Blog by Sumana Harihareswara, Changeset founder
Miscellaneous
Hi, reader. I wrote this in 2011 and it's now more than five years old. So it may be very out of date; the world, and I, have changed a lot since I wrote it! I'm keeping this up for historical archive purposes, but the me of today may 100% disagree with what I said then. I rarely edit posts after publishing them, but if I do, I usually leave a note in italics to mark the edit and the reason. If this post is particularly offensive or breaches someone's privacy, please contact me.
Winter in New York City; learning to love the gurgle of the radiator.
Project management is sometimes a matter of asking an obvious question, then standing there with an expectant look while your team member gets around to promising they'll do what they know they ought to do.
At karaoke, some songs had music videos -- not the original music videos, of course, but karaoke music videos, much cheaper in cost and effect, one step above B-roll. Motorcycle riders, abandoned warehouses, beaches, you know. The video for Radiohead's "Creep" featured a hunchbacked dude yearning for a woman who rejected him. I told my fellow singers, "I'm waiting for the bit where he invents Facebook."
The BBC Radio 4 Friday Night Comedy Podcast has been the News Quiz for several weeks; I'm looking forward to the next installment, a The Now Show. The News Quiz has introduced me to socialist/nihilist comedian Jeremy Hardy, perhaps to make up for all the reactionary snark. Let me quote from the 8 January show:
Sandi Toksvig: Miles, whose Gallic grump is of global proportions?Miles Jupp: .... It turns out that the French -- they are the most depressed people in the world. Which is a surprise. Well, I suppose what it teaches you -- that if you live in a country where people are either rioting, shrugging, or refusing to work, it will eventually grind you down.

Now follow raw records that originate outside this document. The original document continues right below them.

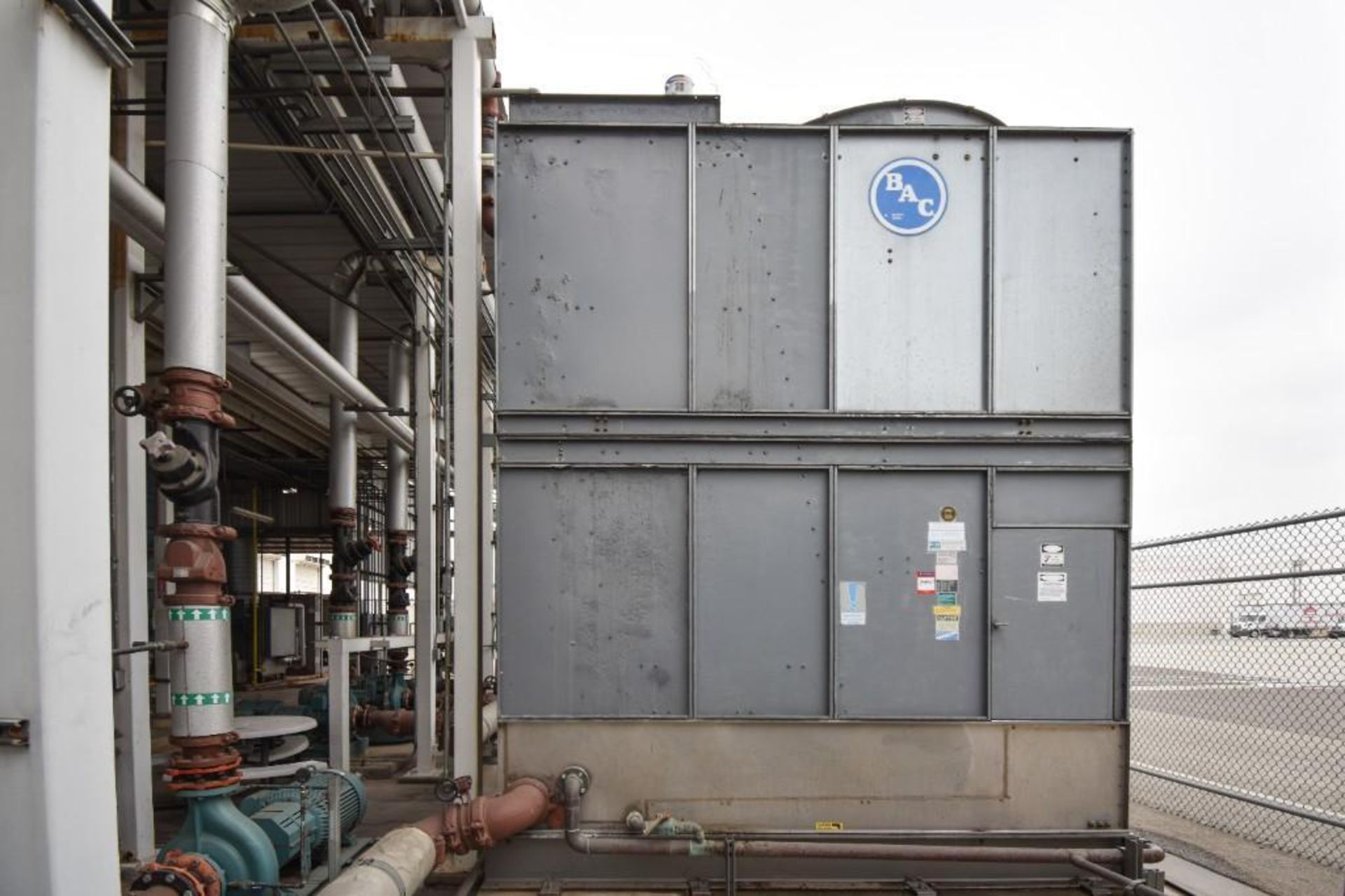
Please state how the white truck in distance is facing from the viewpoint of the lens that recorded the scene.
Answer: facing to the left of the viewer

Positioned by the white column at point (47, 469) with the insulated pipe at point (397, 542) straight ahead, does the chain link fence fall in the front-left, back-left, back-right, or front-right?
front-right

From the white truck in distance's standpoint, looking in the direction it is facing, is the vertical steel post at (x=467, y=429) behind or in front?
in front
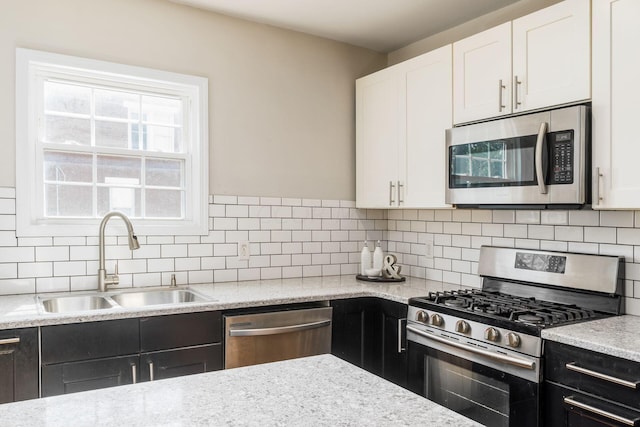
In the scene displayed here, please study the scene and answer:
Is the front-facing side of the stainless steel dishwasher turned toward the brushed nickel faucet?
no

Sandi: We only came fifth. Fifth!
Miles: In the grumpy?
Sandi: In the grumpiness! They must have only polled people who don't watch EastEnders. Fifth!
Jeremy Hardy: It was developing countries where people are more cheery, wasn't it?
Sandi: The Nigerians are, apparently, very cheerful.
Jeremy: Well, because when people are materially disadvantaged, maybe they're more optimistic, because they know that their destiny's not entirely in their own hands. And so they just have to hope for the best. Whereas in the developed world, where materially we've got plenty of stuff, and lots of opportunities, we know that the only thing stopping us from being happy is ourselves, which of course is a kind of downward spiral into disillusionment and hopelessness, isn't it, really? Because you can't -- you're never gonna get rid of yourself, so if you're basically unhappy, you're always gonna be unhappy, and in the remaining time that you've got left, you're either gonna be in despair about the fact that you've wasted your life, or maybe a bit cheerful about the fact that it's nearly over.
Miles: How depressed must the French be!
Sandi: And a very happy New Year to us all.
You're not going to hear that on Wait, Wait, Don't Tell Me.